***** SELECTED PASSAGE
As many companies are discovering, a multi-cloud environment can offer improved workload portability, purchasing power and increased innovation velocity, as well as other significant benefits. However, managing a multi-cloud environment can be challenging. From complex integrations to fragmented cost visibility to security and compliance concerns, today’s tech leaders can become overwhelmed.

Competing organizational interests, lack of expertise, and unexpected or hidden costs can detract from the great promise of a multi-cloud environment. Organizations need the right people, processes, and tools to overcome the challenges and realize the rewards.

Key Considerations for Managing a Multi-Cloud Environment

Unlike a single-cloud strategy where organizations can streamline cloud services under one common setup, a multi-cloud environment requires integrating various services from multiple cloud vendors. This requires intimate knowledge and experience with each cloud’s bespoke service configurations, data formats, and integrations. Most organizations are not equipped with this level of provider-by-provider expertise, which creates a scale efficiency challenge and can lead to complex integrations and suboptimal cross-cloud orchestration.

Tracking costs across multiple cloud providers can also be difficult. Differences in pricing models and discount structures between providers add to the overall complexity and are compounded by the difficulty in assembling all costs, metering them, and allocating them to specific business units. This can lead to bloated or inefficient spending and impact the organization’s ability to apportion costs to various initiatives accurately.

In addition,understanding, enforcing, and monitoring security protocols consistently across clouds is challenging. Organizations must have a deep understanding of each cloud platform’s security capabilities and shared responsibility model to enforce consistent policies, balance risk, and ensure compliance.

Avoiding and Remediating Automation Pitfalls

Even as tech leaders are growing more sophisticated in their approach to the multi-cloud environment, automation silos and tooling sprawl are common pitfalls for many organizations. Automation silos leave disparate groups within the same organization re-inventing solutions to common problems and hamper an organization’s ability to unify cloud operations across functions. Tooling sprawl happens when too many tools are deployed with little to no consistency across teams, resulting in a “choice paradox” and a pervasive lack of standardization that impedes velocity. While automation silos and tooling sprawl are still prevalent, costly, and threaten business continuity, the good news is that there are clear steps to avoiding or remediating these issues.
**********
***** RECORD EXCERPTS
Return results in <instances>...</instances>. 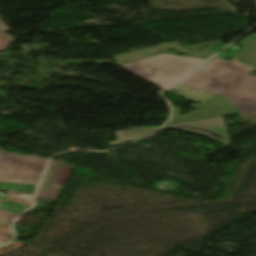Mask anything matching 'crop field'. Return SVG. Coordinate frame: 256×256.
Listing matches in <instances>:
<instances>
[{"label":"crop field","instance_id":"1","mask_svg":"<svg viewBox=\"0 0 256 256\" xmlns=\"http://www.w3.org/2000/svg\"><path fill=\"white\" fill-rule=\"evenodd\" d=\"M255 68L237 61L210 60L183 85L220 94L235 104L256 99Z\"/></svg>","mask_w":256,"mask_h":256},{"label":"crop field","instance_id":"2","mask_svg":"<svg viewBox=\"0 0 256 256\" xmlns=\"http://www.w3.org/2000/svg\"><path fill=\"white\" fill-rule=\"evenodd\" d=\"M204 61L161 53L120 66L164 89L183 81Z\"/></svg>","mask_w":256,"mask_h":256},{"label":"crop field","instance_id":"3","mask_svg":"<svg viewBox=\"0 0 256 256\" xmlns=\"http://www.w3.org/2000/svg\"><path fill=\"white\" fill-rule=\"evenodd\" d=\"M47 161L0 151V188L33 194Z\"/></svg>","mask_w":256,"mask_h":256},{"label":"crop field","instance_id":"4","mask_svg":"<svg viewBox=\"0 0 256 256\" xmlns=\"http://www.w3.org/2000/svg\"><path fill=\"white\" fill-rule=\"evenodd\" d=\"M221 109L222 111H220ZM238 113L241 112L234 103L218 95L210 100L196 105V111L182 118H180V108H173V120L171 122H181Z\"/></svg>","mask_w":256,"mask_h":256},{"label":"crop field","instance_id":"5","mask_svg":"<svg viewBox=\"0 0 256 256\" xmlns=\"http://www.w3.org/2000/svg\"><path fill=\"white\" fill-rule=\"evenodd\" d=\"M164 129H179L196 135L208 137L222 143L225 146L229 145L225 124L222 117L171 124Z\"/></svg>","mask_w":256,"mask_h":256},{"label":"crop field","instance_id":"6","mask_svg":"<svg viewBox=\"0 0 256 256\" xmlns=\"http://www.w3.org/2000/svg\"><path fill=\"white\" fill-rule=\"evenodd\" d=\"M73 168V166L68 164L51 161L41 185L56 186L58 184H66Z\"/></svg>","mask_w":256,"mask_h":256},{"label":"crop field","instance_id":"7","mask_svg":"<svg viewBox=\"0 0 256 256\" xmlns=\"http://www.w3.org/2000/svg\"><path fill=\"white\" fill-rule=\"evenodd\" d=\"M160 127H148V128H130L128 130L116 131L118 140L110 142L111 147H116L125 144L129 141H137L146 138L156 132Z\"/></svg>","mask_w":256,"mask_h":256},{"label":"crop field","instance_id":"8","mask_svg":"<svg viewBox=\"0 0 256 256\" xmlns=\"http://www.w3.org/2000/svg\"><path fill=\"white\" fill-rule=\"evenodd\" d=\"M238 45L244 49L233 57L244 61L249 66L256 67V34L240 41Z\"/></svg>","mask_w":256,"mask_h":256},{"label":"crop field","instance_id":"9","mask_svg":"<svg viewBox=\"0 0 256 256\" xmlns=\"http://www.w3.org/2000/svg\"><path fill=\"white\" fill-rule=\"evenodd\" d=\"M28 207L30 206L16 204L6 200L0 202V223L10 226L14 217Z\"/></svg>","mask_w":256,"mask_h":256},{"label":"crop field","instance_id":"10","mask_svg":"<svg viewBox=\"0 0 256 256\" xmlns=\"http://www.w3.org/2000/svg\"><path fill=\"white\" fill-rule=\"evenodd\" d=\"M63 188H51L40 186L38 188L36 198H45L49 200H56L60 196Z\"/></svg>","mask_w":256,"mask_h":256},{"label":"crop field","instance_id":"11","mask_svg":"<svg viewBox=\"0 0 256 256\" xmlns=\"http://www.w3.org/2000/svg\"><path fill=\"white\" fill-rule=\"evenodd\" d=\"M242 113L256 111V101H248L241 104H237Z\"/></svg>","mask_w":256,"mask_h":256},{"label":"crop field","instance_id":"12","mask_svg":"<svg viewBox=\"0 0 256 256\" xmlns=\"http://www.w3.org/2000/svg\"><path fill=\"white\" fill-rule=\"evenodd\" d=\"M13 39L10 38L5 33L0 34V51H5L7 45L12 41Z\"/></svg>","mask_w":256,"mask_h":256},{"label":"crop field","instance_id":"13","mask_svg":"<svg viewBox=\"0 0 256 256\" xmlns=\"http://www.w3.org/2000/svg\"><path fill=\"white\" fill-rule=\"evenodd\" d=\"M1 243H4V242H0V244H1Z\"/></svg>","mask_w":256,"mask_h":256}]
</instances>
**********
***** RECORD EXCERPTS
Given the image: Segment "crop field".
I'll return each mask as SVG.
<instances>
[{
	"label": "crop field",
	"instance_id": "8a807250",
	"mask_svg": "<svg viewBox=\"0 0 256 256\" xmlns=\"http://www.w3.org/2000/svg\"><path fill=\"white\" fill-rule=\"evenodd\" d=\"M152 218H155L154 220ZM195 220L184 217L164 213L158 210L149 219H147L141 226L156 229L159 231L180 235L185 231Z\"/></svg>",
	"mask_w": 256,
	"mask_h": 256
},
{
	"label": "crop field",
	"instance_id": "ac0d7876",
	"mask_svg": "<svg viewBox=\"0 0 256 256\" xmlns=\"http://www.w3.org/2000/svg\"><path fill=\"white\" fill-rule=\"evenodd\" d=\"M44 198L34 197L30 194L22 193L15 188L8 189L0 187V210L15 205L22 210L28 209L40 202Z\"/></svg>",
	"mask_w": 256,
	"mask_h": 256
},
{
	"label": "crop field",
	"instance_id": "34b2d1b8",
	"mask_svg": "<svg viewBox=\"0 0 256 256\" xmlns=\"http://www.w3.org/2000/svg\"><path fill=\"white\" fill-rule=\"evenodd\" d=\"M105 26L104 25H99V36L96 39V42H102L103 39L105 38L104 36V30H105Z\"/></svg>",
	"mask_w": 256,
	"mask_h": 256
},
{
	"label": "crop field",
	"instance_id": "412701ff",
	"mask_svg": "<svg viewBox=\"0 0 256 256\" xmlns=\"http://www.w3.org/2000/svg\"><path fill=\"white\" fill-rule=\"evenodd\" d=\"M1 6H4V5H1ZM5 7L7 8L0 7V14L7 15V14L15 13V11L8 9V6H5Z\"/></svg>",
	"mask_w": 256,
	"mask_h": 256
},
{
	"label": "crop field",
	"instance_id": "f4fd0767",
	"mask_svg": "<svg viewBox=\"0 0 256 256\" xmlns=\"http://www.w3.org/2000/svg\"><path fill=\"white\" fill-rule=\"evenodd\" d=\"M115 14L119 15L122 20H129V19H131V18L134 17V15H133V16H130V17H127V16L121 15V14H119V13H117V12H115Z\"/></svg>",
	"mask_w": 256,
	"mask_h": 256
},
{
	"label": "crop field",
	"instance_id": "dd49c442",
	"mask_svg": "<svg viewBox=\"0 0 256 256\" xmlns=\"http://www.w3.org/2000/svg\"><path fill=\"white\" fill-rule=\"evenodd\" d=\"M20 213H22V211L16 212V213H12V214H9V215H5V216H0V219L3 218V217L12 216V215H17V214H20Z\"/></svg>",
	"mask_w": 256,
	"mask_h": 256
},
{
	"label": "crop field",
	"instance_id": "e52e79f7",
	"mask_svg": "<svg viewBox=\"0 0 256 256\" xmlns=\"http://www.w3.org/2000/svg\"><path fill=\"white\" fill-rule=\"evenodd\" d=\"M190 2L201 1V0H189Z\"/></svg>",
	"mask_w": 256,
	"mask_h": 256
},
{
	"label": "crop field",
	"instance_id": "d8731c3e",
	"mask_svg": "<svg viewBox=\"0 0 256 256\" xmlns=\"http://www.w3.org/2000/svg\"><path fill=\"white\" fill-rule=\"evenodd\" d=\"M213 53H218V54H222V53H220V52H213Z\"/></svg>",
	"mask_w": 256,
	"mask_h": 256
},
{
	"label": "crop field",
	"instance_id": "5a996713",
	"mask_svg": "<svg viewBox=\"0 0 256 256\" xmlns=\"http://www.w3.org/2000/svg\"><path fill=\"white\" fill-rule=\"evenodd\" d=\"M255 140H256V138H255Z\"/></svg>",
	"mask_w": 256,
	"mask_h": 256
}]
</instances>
**********
***** RECORD EXCERPTS
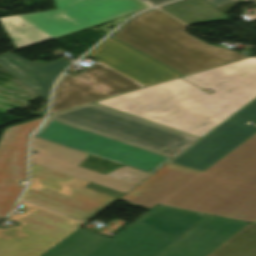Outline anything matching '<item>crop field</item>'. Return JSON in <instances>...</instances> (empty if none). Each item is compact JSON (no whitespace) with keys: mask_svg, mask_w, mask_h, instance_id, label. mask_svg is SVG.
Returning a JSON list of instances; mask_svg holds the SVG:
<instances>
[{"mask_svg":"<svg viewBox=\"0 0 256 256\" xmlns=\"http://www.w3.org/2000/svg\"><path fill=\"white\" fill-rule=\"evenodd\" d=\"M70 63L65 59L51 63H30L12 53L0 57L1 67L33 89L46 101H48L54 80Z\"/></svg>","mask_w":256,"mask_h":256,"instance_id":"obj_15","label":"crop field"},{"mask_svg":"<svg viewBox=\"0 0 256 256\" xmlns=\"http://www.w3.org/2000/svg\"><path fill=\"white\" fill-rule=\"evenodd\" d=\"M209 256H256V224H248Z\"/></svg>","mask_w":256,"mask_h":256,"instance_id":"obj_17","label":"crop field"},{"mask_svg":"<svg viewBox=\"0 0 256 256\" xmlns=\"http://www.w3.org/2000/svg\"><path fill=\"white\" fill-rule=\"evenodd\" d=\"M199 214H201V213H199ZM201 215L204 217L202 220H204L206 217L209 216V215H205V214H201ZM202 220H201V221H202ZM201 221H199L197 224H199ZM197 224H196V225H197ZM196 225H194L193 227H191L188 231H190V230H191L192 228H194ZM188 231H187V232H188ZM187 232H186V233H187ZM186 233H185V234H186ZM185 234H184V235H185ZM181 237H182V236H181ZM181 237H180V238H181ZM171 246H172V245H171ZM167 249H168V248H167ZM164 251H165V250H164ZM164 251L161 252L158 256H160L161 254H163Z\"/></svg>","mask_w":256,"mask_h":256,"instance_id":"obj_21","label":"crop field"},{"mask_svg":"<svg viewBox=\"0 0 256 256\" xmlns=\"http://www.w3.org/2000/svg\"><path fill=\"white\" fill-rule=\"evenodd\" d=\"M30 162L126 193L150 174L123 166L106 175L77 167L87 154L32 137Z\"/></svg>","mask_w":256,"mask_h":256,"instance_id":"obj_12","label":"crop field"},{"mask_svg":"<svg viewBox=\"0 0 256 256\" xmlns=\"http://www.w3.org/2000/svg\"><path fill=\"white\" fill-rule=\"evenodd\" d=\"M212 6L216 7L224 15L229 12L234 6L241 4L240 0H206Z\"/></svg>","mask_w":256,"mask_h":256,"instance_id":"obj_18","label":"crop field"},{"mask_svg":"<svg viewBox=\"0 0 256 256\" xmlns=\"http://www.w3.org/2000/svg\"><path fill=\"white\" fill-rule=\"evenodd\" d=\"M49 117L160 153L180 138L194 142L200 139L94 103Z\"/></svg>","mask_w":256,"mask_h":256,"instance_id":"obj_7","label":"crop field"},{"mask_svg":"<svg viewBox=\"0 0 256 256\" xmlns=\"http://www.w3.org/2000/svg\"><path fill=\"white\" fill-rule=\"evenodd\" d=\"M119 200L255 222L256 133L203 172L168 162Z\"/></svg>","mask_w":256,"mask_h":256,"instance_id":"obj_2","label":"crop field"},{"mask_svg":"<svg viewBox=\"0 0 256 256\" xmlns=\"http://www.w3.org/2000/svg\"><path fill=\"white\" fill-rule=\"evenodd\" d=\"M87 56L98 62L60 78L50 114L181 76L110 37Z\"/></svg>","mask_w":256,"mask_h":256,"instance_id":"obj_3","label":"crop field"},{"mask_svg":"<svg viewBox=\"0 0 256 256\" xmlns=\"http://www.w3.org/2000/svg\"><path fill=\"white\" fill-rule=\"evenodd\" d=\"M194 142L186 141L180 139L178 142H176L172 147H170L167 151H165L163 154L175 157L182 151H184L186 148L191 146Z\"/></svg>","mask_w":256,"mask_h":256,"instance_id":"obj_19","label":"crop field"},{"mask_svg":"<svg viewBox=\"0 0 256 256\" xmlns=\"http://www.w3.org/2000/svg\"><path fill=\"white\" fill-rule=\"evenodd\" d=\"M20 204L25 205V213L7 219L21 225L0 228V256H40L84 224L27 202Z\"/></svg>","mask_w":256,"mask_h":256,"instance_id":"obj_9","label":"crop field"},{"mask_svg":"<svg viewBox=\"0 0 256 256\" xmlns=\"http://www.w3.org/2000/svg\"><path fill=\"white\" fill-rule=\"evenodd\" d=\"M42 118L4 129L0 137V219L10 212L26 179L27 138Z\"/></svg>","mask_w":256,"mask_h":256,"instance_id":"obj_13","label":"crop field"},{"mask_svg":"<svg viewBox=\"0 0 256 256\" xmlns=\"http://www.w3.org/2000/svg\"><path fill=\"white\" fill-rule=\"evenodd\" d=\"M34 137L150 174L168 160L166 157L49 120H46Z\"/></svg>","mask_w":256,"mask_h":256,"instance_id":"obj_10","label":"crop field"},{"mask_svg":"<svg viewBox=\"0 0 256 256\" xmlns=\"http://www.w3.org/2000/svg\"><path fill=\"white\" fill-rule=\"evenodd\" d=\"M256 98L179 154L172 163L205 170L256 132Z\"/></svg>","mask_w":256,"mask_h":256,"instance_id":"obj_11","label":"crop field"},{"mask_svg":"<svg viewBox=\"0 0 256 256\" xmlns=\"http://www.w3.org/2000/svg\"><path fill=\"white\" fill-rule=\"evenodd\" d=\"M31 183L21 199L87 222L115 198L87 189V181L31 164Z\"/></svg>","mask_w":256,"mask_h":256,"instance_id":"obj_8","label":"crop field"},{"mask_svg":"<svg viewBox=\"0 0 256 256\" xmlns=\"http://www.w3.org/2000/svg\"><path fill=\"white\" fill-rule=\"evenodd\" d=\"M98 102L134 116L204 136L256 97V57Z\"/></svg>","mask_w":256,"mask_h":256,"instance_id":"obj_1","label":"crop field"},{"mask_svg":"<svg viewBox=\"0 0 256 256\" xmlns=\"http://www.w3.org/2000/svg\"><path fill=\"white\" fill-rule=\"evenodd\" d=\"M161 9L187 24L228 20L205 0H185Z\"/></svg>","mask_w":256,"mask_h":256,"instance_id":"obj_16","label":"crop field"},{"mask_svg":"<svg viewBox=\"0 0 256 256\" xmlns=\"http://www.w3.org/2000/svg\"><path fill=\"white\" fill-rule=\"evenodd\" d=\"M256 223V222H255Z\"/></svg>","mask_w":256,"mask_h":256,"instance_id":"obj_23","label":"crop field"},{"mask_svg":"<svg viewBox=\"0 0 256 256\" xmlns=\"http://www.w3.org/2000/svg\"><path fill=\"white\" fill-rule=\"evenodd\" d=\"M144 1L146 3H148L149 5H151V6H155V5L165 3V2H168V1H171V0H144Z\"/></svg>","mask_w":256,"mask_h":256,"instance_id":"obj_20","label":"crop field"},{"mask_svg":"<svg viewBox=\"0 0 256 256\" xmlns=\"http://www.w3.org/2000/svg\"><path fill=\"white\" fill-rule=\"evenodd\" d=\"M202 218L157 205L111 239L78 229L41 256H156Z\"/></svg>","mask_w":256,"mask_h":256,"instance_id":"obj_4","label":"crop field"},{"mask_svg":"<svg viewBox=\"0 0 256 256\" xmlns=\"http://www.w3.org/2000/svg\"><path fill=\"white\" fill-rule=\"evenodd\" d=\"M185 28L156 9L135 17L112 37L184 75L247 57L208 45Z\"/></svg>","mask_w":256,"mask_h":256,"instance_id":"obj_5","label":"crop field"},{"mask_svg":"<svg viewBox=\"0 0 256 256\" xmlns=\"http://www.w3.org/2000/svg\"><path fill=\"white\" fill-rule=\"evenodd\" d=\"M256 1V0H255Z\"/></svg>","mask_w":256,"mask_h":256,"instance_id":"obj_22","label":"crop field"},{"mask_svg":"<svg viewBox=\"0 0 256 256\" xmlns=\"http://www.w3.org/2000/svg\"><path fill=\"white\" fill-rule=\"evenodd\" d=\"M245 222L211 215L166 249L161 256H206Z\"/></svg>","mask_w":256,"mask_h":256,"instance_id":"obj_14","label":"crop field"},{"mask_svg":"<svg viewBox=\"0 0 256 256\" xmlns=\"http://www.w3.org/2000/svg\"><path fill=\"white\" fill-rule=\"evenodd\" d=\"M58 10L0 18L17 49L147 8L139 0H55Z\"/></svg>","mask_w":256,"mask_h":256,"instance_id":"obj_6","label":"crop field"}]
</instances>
**********
### THE REQUEST
From the multi-cloud management text, output everything from "Competing organizational interests, lack" down to "suboptimal cross-cloud orchestration.". None of the items are needed for what comes next.

### EXERCISE RESPONSE
Competing organizational interests, lack of expertise, and unexpected or hidden costs can detract from the great promise of a multi-cloud environment. Organizations need the right people, processes, and tools to overcome the challenges and realize the rewards.

Key Considerations for Managing a Multi-Cloud Environment

Unlike a single-cloud strategy where organizations can streamline cloud services under one common setup, a multi-cloud environment requires integrating various services from multiple cloud vendors. This requires intimate knowledge and experience with each cloud’s bespoke service configurations, data formats, and integrations. Most organizations are not equipped with this level of provider-by-provider expertise, which creates a scale efficiency challenge and can lead to complex integrations and suboptimal cross-cloud orchestration.